# [Exercise prompt]
Search the entries below for the word "Decarbonisation" and copy every line where it appears.

____________________

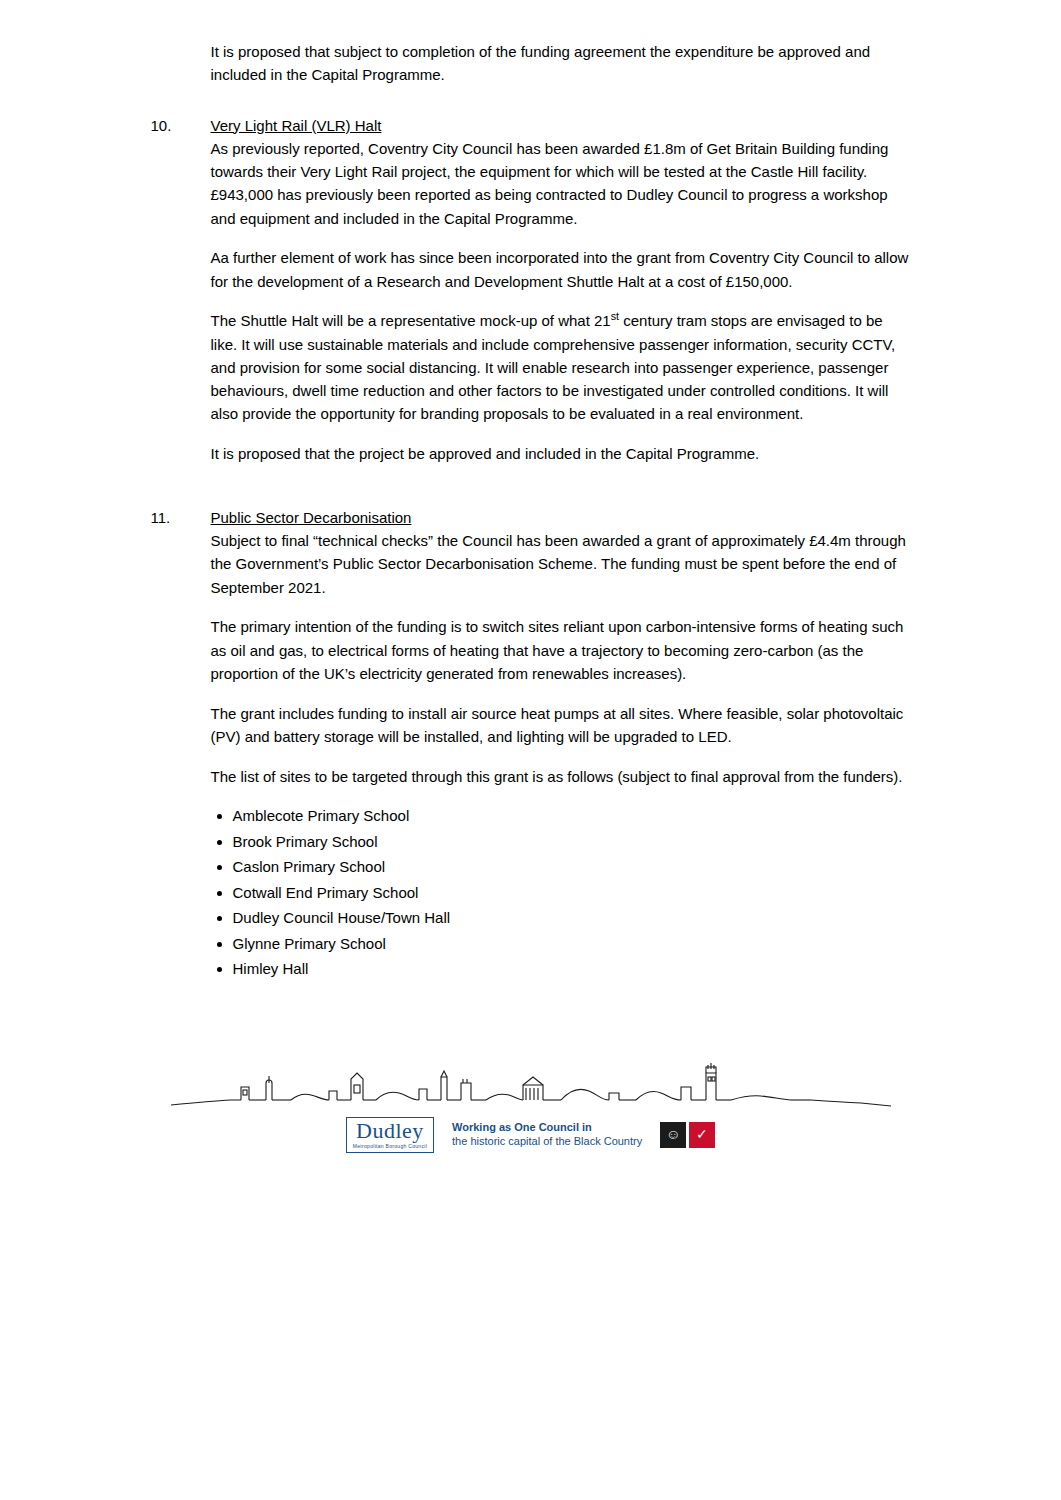It is proposed that subject to completion of the funding agreement the expenditure be approved and included in the Capital Programme.
10.
Very Light Rail (VLR) Halt
As previously reported, Coventry City Council has been awarded £1.8m of Get Britain Building funding towards their Very Light Rail project, the equipment for which will be tested at the Castle Hill facility. £943,000 has previously been reported as being contracted to Dudley Council to progress a workshop and equipment and included in the Capital Programme.
Aa further element of work has since been incorporated into the grant from Coventry City Council to allow for the development of a Research and Development Shuttle Halt at a cost of £150,000.
The Shuttle Halt will be a representative mock-up of what 21st century tram stops are envisaged to be like. It will use sustainable materials and include comprehensive passenger information, security CCTV, and provision for some social distancing. It will enable research into passenger experience, passenger behaviours, dwell time reduction and other factors to be investigated under controlled conditions. It will also provide the opportunity for branding proposals to be evaluated in a real environment.
It is proposed that the project be approved and included in the Capital Programme.
11.
Public Sector Decarbonisation
Subject to final “technical checks” the Council has been awarded a grant of approximately £4.4m through the Government’s Public Sector Decarbonisation Scheme. The funding must be spent before the end of September 2021.
The primary intention of the funding is to switch sites reliant upon carbon-intensive forms of heating such as oil and gas, to electrical forms of heating that have a trajectory to becoming zero-carbon (as the proportion of the UK’s electricity generated from renewables increases).
The grant includes funding to install air source heat pumps at all sites. Where feasible, solar photovoltaic (PV) and battery storage will be installed, and lighting will be upgraded to LED.
The list of sites to be targeted through this grant is as follows (subject to final approval from the funders).
Amblecote Primary School
Brook Primary School
Caslon Primary School
Cotwall End Primary School
Dudley Council House/Town Hall
Glynne Primary School
Himley Hall
Dudley Metropolitan Borough Council
Working as One Council in the historic capital of the Black Country
☺
✓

____________________

# [Answer box]
Public Sector Decarbonisation
Subject to final “technical checks” the Council has been awarded a grant of approximately £4.4m through the Government’s Public Sector Decarbonisation Scheme. The funding must be spent before the end of September 2021.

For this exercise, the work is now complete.